Por José Leopoldo Decamilli.-

Los que, sin ser especialistas, se aproximan con infantil curiosidad a la vida histórica, constatan con estupor un hecho sorprendente. Algunos pueblos, aun aquellos que tienen detrás de sí siglos de experiencia colectiva, de improviso, se prosternan ante determinadas personas e incluso amamantan tiernos sentimientos de afección, por monstruosos que sean sus comportamientos. O sea, sufren con sus azotes pero aman a sus verdugos. Así ocurrió con el pueblo alemán, admirable por su cultura, que se doblegó de pronto a la voluntad de una persona de dudoso equilibrio mental, que proclamaba con el brazo en alto la superioridad de la raza aria y la aniquilación de las demás minusválidas. En la sublime Rusia, el comunismo totalitario aniquila a millones de personas en nombre de la solidaridad proletaria y, sin embargo, cuando Stalin fallece, llora desconsoladamente su desaparición. Lo mismo ocurrió en China con Mao Zedong, en Corea del Norte con Kim II Sung, en Cambodscha con Pol Pot.

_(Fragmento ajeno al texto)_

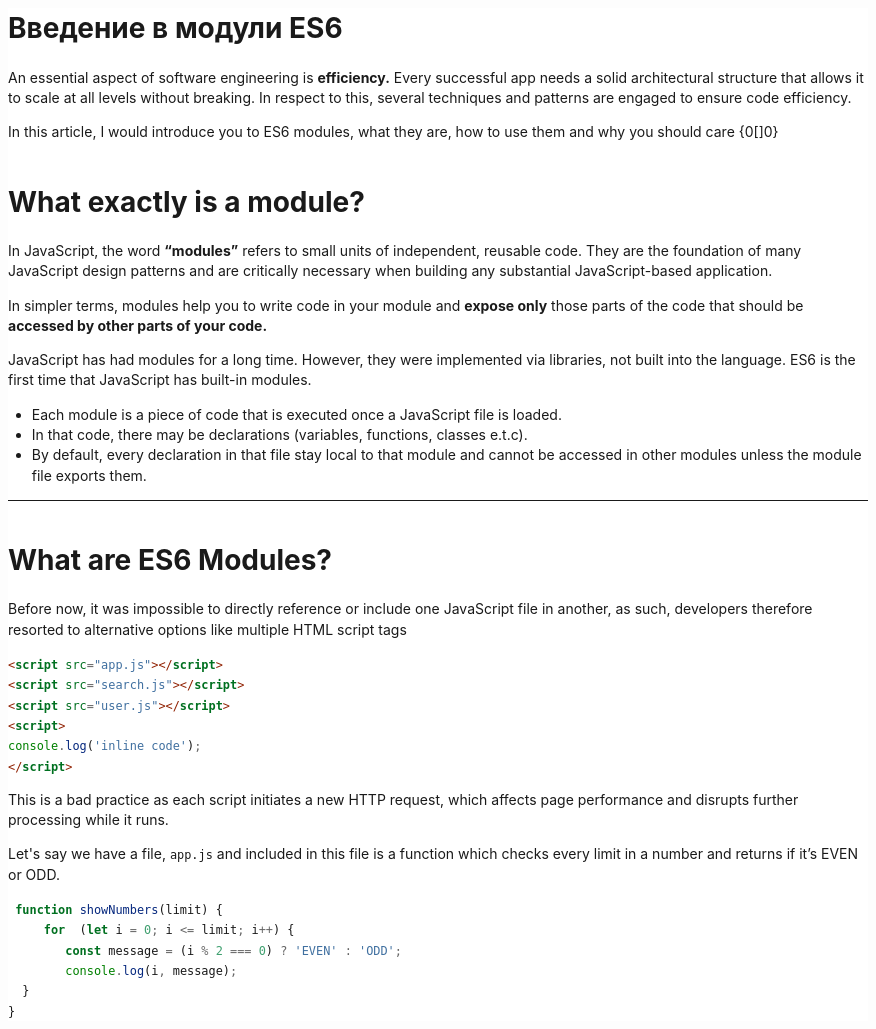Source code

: # Введение в модули ES6

An essential aspect of software engineering is **efficiency.** Every successful app needs a solid architectural structure that allows it to scale at all levels without breaking. In respect to this, several techniques and patterns are engaged to ensure code efficiency.

In this article, I would introduce you to ES6 modules, what they are, how to use them and why you should care {0\[\]0}

# What exactly is a module? 

In JavaScript, the word **“modules”** refers to small units of independent, reusable code. They are the foundation of many JavaScript design patterns and are critically necessary when building any substantial JavaScript-based application.

In simpler terms, modules help you to write code in your module and **expose only** those parts of the code that should be **accessed by other parts of your code.** 

JavaScript has had modules for a long time. However, they were implemented via libraries, not built into the language. ES6 is the first time that JavaScript has built-in modules.

*   Each module is a piece of code that is executed once a JavaScript file is loaded.
*   In that code, there may be declarations (variables, functions, classes e.t.c).
*   By default, every declaration in that file stay local to that module and cannot be accessed in other modules unless the module file exports them.

* * *

# What are ES6 Modules?

Before now, it was impossible to directly reference or include one JavaScript file in another, as such, developers therefore resorted to alternative options like multiple HTML script tags

```html
<script src="app.js"></script>  
<script src="search.js"></script>  
<script src="user.js"></script>  
<script>  
console.log('inline code');  
</script> 
```

This is a bad practice as each script initiates a new HTTP request, which affects page performance and disrupts further processing while it runs.

Let's say we have a file, `app.js` and included in this file is a function which checks every limit in a number and returns if it’s EVEN or ODD.

```javascript
 function showNumbers(limit) {  
	 for  (let i = 0; i <= limit; i++) {  
		const message = (i % 2 === 0) ? 'EVEN' : 'ODD';  
		console.log(i, message);  
  }  
} 
```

En Cuba, el patológico hechizo que ejercen ciertas personas no germina en la población cubana sino más bien fuera del país. El médico argentino Ernesto Guevara (que confiesa abiertamente, con indisimulado orgullo, haber asesinado a los que consideraba enemigos de su revolución, y que hubiera continuado la noble tarea de segar vidas ajenas si la muerte no le hubiera privado de este placer) ha sido elevado a los altares de la piedad internacional por millones de personas. Y Fidel Castro, el megalómano filibustero, y máximo responsable de la sangrienta tiranía y de la hambruna que persiste en Cuba desde hace más de cinco decenios, cómodamente apoltronado en los repliegues de su fabulosas fortuna, sigue predicando con cínica unción, ahora secundado por su hermano Raúl, las maravillas del régimen socialista. Pues bien, he aquí que estos malhechores son ahora cortejados por los dirigentes políticos de América y aun del mundo. Incluso los máximos responsables de la Iglesia Católica se aproximan para rendirles pleitesía. El pragmatista diplomado, Obama, y otros que le imitan, consideran al parecer que el mantenimiento de la paz y el fomento de las relaciones internacionales exigen la tolerancia de la tiranía y de la miseria material y moral que ella trae consigo. Otros suponen que con palmaditas amistosas la luz entrará finalmente en el infierno de los gurús comunistas cubanos.

La utopía es ciertamente un mal que enceguece la captación de la realidad, pero es todavía más fatal si enturbia el juicio de los que deciden el destino de los pueblos.